# [YOUR TASKS]
(a) In the keyword trends passage, how many publications did the AAV keyword grow from and to?
(b) Transcribe the keyword trends passage between "In figure 7.14, the" and "publications) keyword trends.", inclusive.

In figure 7.14, the following key findings are observed and also support the trending areas identified by the subtopic modelling:

  • Keywords related to genetic engineering and encoding nucleic acids and proteins etc. have undergone rapid growth in 2019-23 when compared with 2014-18. For example encoding (1102 to 2760 publications), vector (932 to 2465 publications) and expression (855 to 2033 publications) keyword trends.
  • AAV (Adeno-associated virus) is an important microorganism (179 to 765 publications) and is related to the growth of the gene therapy keyword (134 to 489 publications) where AAVs are important vectors to deliver therapeutic genes into cells.
  • The virus keyword (408 to 1322 publications) is larger than bacteria (354 to 527 publications), yeast grew from 278 to 335 publications in 2019-23. Corynebacterium grew from 47 to 128 publications in 2019-23, a promising microorganism for industrial production of amino acids, fuels, and various value-added chemicals.

Collected data
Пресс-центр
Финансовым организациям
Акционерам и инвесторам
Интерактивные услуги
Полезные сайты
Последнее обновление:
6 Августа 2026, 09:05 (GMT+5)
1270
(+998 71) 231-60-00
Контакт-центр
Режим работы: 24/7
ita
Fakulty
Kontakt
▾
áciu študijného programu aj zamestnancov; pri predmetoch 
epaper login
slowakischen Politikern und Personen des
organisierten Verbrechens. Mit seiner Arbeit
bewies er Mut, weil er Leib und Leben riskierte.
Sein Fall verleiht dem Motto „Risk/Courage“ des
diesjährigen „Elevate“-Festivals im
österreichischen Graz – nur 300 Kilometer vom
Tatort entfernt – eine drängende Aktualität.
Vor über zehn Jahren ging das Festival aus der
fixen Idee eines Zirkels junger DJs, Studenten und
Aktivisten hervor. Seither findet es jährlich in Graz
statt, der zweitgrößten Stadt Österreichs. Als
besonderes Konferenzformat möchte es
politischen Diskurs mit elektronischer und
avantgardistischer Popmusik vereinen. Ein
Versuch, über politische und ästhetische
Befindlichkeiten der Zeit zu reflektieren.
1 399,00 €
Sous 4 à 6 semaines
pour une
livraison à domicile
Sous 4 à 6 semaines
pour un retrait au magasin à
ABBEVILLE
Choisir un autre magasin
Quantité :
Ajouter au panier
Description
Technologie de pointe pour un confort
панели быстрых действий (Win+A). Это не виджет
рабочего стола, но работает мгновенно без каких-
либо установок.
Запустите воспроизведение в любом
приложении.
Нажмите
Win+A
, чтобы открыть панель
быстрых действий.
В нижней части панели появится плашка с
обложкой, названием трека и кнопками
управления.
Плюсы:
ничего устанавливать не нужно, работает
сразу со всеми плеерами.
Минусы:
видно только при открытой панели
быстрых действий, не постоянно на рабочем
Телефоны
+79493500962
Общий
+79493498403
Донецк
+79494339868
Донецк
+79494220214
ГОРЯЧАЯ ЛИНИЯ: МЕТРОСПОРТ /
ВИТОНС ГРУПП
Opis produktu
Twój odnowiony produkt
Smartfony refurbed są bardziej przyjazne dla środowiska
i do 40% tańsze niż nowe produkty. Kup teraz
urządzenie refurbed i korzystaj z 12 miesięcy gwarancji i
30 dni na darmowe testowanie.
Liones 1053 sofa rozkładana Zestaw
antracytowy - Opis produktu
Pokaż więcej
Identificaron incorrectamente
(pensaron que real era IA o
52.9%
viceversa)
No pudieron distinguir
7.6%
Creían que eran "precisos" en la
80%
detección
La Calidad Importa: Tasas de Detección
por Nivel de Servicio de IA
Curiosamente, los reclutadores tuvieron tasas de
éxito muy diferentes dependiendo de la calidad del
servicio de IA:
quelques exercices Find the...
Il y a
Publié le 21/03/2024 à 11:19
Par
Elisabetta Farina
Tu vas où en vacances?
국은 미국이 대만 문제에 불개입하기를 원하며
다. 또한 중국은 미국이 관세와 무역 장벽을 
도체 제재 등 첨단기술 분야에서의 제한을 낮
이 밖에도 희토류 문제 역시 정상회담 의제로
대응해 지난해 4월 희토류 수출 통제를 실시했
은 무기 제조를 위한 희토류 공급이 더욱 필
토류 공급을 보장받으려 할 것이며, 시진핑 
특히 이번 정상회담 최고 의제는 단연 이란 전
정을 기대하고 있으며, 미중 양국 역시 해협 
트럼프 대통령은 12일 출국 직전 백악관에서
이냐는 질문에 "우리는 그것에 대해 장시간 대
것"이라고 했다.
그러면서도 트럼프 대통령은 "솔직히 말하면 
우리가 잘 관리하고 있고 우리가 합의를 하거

# [EXERCISE RESPONSES]
(a) From 179 to 765 publications.

(b)
In figure 7.14, the following key findings are observed and also support the trending areas identified by the subtopic modelling:

  • Keywords related to genetic engineering and encoding nucleic acids and proteins etc. have undergone rapid growth in 2019-23 when compared with 2014-18. For example encoding (1102 to 2760 publications), vector (932 to 2465 publications) and expression (855 to 2033 publications) keyword trends.